- Exercise objective: Copy each line of the data below with the word "incurred".

[Records from a data collection]
-.-.-

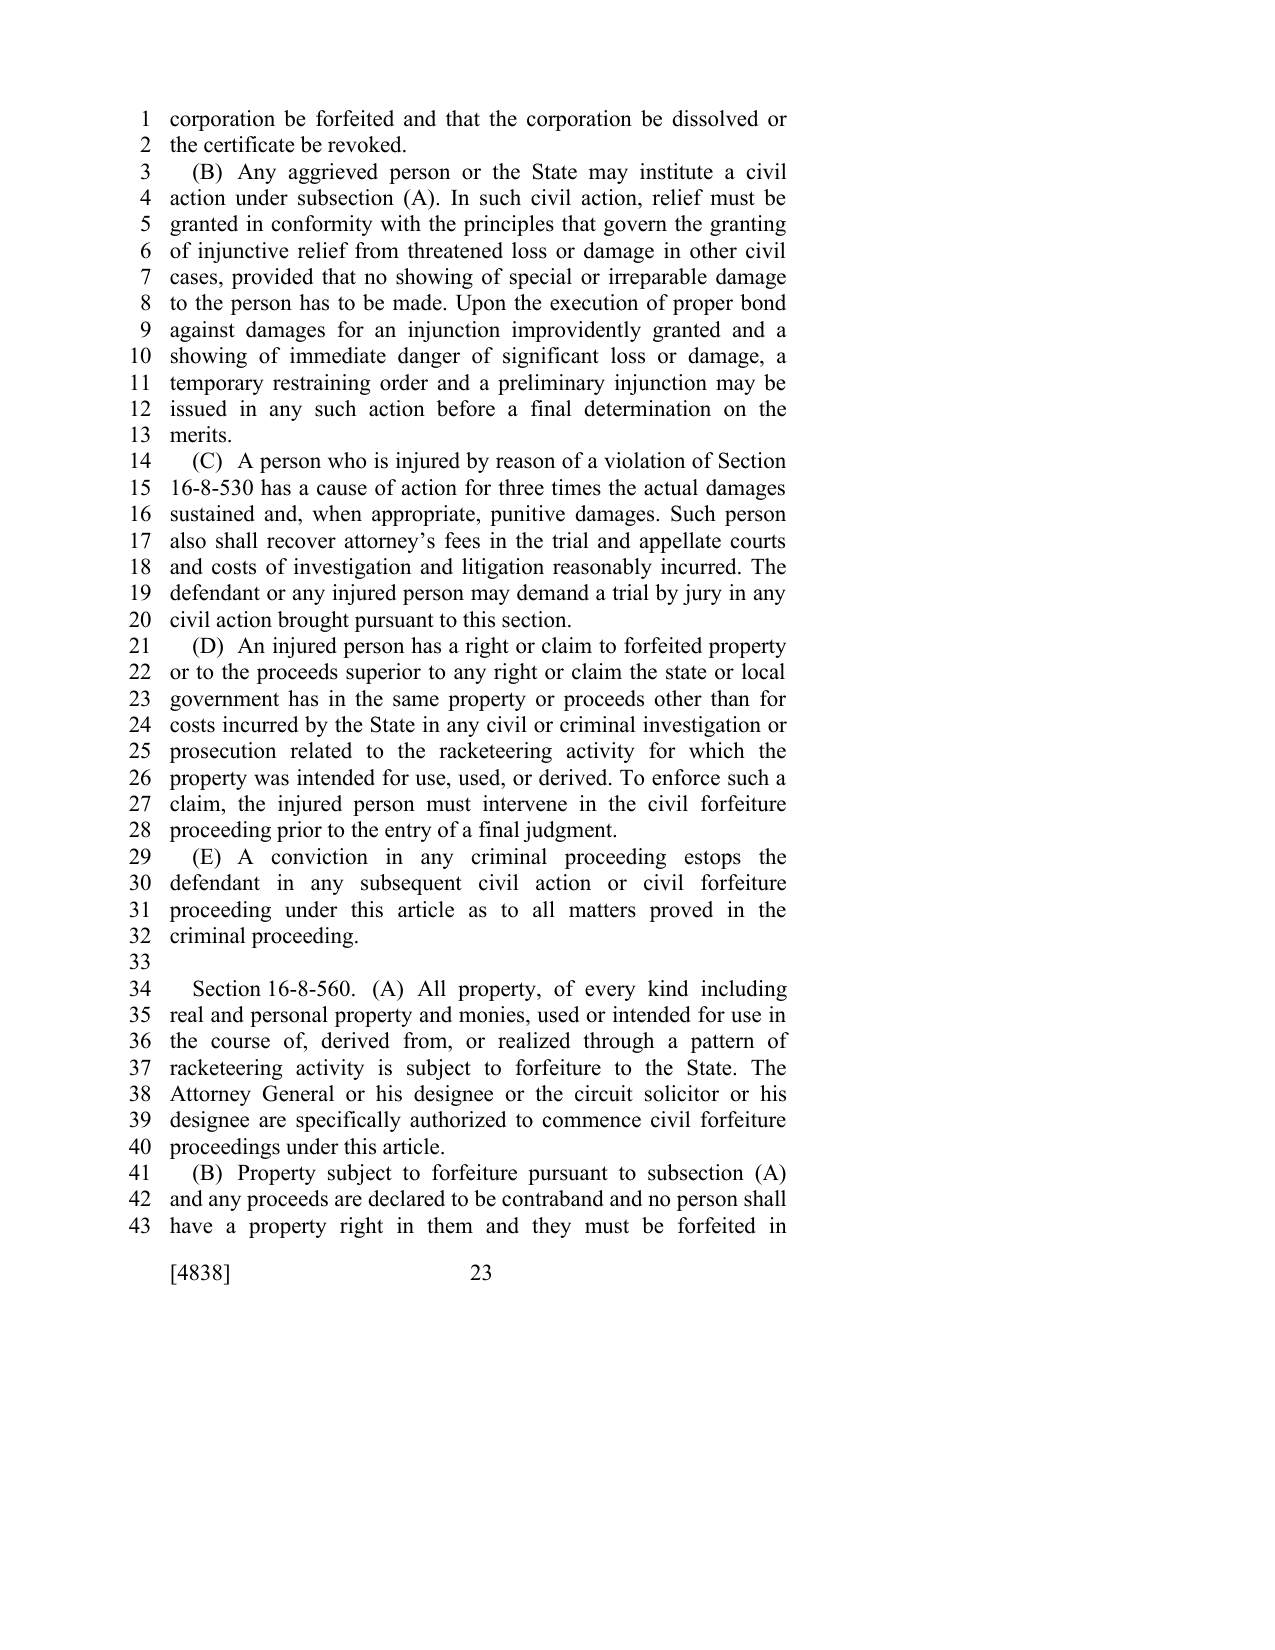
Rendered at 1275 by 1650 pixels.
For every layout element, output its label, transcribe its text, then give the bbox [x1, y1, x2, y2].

text (E) A conviction in any criminal proceeding estops the defendant in any subsequent civil action or civil forfeiture proceeding under this article as to all matters proved in the criminal proceeding. [169, 843, 787, 948]
text Section 16-8-560. (A) All property, of every kind including real and personal property and monies, used or intended for use in the course of, derived from, or realized through a pattern of racketeering activity is subject to forfeiture to the State. The Attorney General or his designee or the circuit solicitor or his designee are specifically authorized to commence civil forfeiture proceedings under this article. [169, 975, 787, 1159]
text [169, 105, 787, 158]
text (C) A person who is injured by reason of a violation of Section 16-8-530 has a cause of action for three times the actual damages sustained and, when appropriate, punitive damages. Such person also shall recover attorney’s fees in the trial and appellate courts and costs of investigation and litigation reasonably incurred. The defendant or any injured person may demand a trial by jury in any civil action brought pursuant to this section. [169, 448, 787, 632]
text (D) An injured person has a right or claim to forfeited property or to the proceeds superior to any right or claim the state or local government has in the same property or proceeds other than for costs incurred by the State in any civil or criminal investigation or prosecution related to the racketeering activity for which the property was intended for use, used, or derived. To enforce such a claim, the injured person must intervene in the civil forfeiture proceeding prior to the entry of a final judgment. [169, 632, 787, 843]
text (B) Any aggrieved person or the State may institute a civil action under subsection (A). In such civil action, relief must be granted in conformity with the principles that govern the granting of injunctive relief from threatened loss or damage in other civil cases, provided that no showing of special or irreparable damage to the person has to be made. Upon the execution of proper bond against damages for an injunction improvidently granted and a showing of immediate danger of significant loss or damage, a temporary restraining order and a preliminary injunction may be issued in any such action before a final determination on the merits. [169, 158, 787, 448]
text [169, 1159, 787, 1238]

-.-.-

- Result of the task:
text (C) A person who is injured by reason of a violation of Section 16-8-530 has a cause of action for three times the actual damages sustained and, when appropriate, punitive damages. Such person also shall recover attorney’s fees in the trial and appellate courts and costs of investigation and litigation reasonably incurred. The defendant or any injured person may demand a trial by jury in any civil action brought pursuant to this section. [169, 448, 787, 632]
text (D) An injured person has a right or claim to forfeited property or to the proceeds superior to any right or claim the state or local government has in the same property or proceeds other than for costs incurred by the State in any civil or criminal investigation or prosecution related to the racketeering activity for which the property was intended for use, used, or derived. To enforce such a claim, the injured person must intervene in the civil forfeiture proceeding prior to the entry of a final judgment. [169, 632, 787, 843]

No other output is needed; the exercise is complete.